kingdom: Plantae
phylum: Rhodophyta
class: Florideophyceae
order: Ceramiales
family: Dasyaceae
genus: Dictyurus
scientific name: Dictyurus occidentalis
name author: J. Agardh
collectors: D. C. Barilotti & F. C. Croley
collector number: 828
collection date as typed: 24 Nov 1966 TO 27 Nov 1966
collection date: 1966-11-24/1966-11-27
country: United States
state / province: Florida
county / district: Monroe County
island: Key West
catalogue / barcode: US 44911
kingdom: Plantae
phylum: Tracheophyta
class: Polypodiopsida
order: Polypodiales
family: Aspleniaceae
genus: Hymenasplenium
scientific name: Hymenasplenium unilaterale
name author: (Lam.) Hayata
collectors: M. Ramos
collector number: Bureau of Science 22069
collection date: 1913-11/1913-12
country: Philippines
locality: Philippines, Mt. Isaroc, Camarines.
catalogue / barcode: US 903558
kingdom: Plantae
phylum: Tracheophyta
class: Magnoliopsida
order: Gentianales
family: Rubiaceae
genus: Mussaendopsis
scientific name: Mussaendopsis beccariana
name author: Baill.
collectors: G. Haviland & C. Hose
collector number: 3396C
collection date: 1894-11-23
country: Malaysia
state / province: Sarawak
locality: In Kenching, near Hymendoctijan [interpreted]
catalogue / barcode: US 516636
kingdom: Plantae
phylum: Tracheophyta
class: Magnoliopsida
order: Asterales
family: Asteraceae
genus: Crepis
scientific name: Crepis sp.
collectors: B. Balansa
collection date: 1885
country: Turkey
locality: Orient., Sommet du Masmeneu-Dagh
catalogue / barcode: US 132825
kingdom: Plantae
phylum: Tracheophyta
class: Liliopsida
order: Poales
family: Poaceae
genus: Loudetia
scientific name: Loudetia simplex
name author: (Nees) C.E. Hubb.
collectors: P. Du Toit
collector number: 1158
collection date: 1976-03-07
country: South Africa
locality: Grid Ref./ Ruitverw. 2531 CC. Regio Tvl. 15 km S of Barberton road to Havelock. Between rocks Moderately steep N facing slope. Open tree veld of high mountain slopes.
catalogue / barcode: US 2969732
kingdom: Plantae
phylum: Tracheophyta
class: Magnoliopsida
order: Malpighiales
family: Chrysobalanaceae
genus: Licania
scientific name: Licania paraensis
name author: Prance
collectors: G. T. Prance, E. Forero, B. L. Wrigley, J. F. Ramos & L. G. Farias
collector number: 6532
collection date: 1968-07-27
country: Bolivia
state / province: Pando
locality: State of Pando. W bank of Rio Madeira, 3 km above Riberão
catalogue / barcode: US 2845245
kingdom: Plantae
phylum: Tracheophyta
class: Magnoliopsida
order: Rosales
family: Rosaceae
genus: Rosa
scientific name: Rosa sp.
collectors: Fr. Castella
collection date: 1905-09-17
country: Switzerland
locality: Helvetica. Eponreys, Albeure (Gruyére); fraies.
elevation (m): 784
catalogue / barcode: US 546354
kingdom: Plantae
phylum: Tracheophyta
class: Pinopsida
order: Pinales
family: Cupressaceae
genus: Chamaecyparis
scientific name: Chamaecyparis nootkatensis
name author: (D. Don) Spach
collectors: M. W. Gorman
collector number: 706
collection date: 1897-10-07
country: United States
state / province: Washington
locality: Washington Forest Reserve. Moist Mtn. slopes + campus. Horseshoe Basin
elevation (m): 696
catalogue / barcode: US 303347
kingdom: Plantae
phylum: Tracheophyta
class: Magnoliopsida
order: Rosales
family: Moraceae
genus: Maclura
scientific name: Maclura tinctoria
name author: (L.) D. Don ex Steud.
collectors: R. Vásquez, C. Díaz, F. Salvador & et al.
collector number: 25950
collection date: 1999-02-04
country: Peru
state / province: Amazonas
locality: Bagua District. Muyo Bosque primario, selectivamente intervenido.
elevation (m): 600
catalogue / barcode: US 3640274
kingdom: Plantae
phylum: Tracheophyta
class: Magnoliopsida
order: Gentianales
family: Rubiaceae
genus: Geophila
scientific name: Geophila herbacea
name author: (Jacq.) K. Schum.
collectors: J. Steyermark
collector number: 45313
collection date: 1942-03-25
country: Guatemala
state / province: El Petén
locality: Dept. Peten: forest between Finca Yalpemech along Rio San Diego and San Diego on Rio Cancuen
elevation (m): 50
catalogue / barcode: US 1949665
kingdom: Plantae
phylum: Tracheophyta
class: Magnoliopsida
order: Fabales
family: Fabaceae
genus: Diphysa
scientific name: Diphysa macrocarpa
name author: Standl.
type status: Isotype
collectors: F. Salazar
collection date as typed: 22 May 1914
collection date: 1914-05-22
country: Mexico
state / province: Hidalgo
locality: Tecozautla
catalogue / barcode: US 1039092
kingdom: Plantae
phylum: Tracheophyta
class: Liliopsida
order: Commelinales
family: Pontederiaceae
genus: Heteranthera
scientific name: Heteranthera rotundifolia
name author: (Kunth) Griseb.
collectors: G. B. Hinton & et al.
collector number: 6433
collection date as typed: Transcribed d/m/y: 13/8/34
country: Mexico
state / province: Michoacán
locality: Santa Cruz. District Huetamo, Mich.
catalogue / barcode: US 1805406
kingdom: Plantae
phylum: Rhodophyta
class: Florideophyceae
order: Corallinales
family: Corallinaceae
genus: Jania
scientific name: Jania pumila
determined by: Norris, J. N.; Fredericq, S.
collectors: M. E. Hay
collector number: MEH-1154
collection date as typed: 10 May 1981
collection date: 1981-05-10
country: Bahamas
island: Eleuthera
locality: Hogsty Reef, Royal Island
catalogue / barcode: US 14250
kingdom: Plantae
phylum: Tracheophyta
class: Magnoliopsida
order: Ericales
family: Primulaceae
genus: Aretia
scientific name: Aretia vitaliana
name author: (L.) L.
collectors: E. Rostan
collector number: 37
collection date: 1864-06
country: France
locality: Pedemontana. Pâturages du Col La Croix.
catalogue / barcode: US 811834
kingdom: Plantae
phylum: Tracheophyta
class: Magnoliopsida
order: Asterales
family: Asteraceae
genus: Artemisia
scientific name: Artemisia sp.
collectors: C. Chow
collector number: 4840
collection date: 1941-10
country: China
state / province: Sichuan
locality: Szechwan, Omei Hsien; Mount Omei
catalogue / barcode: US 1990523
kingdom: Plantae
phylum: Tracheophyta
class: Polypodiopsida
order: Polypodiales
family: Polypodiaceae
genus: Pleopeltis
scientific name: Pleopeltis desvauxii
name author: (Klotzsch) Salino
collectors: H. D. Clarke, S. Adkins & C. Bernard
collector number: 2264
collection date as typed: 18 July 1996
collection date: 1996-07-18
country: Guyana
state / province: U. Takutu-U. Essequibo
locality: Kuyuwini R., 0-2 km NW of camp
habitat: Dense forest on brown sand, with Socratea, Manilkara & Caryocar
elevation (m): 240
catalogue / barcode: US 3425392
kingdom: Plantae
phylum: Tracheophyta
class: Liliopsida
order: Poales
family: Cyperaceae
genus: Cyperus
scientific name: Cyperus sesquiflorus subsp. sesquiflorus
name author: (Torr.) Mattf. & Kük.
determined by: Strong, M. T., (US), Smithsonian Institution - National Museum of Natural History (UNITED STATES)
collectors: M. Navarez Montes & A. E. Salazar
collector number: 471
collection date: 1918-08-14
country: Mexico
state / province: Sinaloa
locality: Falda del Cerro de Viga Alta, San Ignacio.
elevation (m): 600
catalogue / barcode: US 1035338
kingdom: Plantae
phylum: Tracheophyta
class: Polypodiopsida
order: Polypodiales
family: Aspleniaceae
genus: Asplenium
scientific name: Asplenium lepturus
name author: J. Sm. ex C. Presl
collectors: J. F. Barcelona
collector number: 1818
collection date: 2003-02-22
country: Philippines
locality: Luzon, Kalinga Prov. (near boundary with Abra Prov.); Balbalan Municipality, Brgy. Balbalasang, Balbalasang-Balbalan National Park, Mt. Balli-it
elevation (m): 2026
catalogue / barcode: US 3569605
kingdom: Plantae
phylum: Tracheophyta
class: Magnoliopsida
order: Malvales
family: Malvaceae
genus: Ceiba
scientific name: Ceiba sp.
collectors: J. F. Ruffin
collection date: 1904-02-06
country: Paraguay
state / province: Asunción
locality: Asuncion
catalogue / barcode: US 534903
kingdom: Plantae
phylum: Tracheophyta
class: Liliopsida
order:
***
■ Request:
Put the lines running from the start of the records through the line containing "collection date as typed: 24" into a numbered list, omitting any blank lines. Include both the first line and that final line.

■ Solution to the problem:
1. kingdom: Plantae
2. phylum: Rhodophyta
3. class: Florideophyceae
4. order: Ceramiales
5. family: Dasyaceae
6. genus: Dictyurus
7. scientific name: Dictyurus occidentalis
8. name author: J. Agardh
9. collectors: D. C. Barilotti & F. C. Croley
10. collector number: 828
11. collection date as typed: 24 Nov 1966 TO 27 Nov 1966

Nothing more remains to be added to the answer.